### Что требуется
Продолжите отрывок о том, как Голдвассер вытягивает карточки с готовыми фразами о свадьбе X и Y. Начните сразу после его последнего предложения.

За этим логически последовала карточка с надписью: свадьба X и Y, которая привела его к выбору между: не является исключением и знаменательное событие. В любом случае за этим следовало: и действительно. И действительно, как видел сейчас Голдвассер с чувством огромного математического удовольствия, откуда ни начать — с коронаций ли, со смертей или с рождений — все пути вливались в одно элегантное русло. Он повременил на слове и действительно, а потом в быстрой последовательности вытянул: исключительно радостное событие, редко когда и возможно ли представить себе столь же популярную молодую чету.
Из следующей выборки Голдвассер вытянул: в сердцах наших людей для X отведено особое место, что заставило его проследовать к: уже очевидно, что британский народ проникся к Y глубоким расположением.
Голдвассер был удивлен и слегка озадачен тем, что ему еще не встретилось слово «важность». Но он вытащил его со следующей карточкой: особенную важность представляет то, что.
Это выводило его на: жених / невеста, а дальше предоставлялся выбор между: принадлежит к такому древнему и прославленному роду, во времена демократизации общества не является аристократом, сын / дочь того народа, с которым у нашей страны давно уже сложились теплые дружественные отношения, и сын / дочь того народа, с которым у нашей страны отношения не всегда складывались безоблачно.
Чувствуя, что в прошлый раз ему очень удачно встретилось слово «важный», на этот раз Голдвассер вытащил его намеренно. Также важно — значилось на карточке, после чего быстро последовало: помнить о том, что и X и Y — не просто символы, а молодой человек в расцвете сил и юная женщина в расцвете красоты.
Голдвассер закрыл глаза, чтобы вытянуть следующую карточку. На ней значилось: в наши дни, когда. Он призадумался над выбором из: стало модно насмехаться над традиционными моральными и семейными ценностями и уже не модно насмехаться над традиционными моральными и семейными ценностями. Он решил, что последнее высказывание тоньше соответствует вычурной прелести предмета речи.

### Листинг
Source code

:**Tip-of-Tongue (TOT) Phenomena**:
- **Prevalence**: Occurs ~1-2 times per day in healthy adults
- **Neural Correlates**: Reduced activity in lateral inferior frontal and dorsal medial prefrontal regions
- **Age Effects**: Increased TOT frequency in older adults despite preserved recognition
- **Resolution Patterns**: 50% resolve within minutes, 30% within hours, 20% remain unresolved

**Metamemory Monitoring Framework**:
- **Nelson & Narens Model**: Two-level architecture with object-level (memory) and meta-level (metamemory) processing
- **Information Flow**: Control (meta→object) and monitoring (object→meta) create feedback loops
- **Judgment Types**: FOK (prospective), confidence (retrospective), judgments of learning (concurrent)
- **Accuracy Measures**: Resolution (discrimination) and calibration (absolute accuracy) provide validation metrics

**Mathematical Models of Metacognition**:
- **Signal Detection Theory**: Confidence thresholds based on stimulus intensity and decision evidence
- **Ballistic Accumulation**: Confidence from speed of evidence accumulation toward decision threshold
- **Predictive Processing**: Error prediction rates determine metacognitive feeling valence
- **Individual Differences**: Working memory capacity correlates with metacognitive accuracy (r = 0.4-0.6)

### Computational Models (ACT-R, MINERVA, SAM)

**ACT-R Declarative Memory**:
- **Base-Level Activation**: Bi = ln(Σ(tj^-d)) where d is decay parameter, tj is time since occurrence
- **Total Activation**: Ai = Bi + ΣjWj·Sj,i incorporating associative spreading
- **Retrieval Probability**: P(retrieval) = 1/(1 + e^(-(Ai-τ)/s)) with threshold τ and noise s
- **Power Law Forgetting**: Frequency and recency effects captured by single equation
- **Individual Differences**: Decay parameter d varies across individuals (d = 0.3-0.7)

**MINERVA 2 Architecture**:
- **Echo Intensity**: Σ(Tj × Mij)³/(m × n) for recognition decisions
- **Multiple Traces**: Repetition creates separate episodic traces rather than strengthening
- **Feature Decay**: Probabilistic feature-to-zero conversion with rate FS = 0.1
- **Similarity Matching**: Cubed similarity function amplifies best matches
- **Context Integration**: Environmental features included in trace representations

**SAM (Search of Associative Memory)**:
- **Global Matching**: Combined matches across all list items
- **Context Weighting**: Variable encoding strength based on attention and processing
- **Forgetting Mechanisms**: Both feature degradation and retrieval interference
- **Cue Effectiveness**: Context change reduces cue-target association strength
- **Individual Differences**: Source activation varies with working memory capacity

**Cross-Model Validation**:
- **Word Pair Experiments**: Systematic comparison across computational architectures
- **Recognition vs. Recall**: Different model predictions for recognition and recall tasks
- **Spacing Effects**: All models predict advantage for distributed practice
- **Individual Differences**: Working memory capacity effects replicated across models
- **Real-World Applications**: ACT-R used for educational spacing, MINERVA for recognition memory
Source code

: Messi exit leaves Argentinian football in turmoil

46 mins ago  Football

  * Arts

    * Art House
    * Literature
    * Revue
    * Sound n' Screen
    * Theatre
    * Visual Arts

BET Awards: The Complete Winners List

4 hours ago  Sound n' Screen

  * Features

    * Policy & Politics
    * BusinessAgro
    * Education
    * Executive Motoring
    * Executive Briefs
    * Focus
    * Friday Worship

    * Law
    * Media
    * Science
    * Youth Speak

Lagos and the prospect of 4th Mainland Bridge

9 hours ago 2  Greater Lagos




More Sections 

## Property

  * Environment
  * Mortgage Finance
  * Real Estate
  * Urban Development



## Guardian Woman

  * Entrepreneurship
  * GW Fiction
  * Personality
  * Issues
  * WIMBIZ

### Результат
Давайте назовем это «генератор цепочек слов» (технический термин — «модель языка с конечным числом состояний», или «модель Маркова»). Генератор цепочек слов — это комплект из списков слов или заготовок для предложений и набор указаний для следования от списка к списку. Генератор строит предложение, выбирая слово из одного списка, затем — из другого и так далее. (Чтобы узнать сказанное кем-то предложение, нужно просто просмотреть одно за другим слова в каждом списке.) Системы для составления цепочек слов часто используются в сатирах типа упомянутого романа Фрейна, как рецепты типа «сделай сам» для сочинения подобных образцов словоблудия. Например, вот Генератор Общественнонаучного жаргона, которым читатель может воспользоваться следующим образом: выбрать наугад слово из первой колонки, затем — слово из второй, затем — из третьей и выстроить их друг за другом для создания весомо звучащего термина, например: inductive aggregating interdependence ‘индуктивная дополняющая взаимозависимость’.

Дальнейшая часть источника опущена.